[Opening Material provided section]

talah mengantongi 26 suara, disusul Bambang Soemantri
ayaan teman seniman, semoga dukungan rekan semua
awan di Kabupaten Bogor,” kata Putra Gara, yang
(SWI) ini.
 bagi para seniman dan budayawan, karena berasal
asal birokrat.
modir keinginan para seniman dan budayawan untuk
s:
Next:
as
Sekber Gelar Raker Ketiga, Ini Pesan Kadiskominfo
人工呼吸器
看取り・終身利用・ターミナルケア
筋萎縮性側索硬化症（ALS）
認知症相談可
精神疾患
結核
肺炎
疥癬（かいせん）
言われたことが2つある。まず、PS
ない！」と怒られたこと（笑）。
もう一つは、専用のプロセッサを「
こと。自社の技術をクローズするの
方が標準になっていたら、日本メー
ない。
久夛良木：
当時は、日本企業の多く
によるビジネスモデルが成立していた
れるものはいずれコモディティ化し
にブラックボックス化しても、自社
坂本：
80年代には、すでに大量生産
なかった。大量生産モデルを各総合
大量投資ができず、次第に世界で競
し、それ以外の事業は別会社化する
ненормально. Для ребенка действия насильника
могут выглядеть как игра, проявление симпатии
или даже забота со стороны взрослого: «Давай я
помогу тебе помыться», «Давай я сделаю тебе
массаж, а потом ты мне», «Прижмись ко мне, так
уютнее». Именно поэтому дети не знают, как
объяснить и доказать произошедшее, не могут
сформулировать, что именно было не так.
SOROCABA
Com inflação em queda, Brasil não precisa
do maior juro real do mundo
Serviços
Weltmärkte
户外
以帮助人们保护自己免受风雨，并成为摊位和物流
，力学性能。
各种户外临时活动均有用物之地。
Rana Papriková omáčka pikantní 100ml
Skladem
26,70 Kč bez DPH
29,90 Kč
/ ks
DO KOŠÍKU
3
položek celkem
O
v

[Closing Material provided section]

▶ [Problem to solve]:
Note which lines carry the word "Давай" in the material, then copy each of them.

▶ [Your response]:
или даже забота со стороны взрослого: «Давай я
помогу тебе помыться», «Давай я сделаю тебе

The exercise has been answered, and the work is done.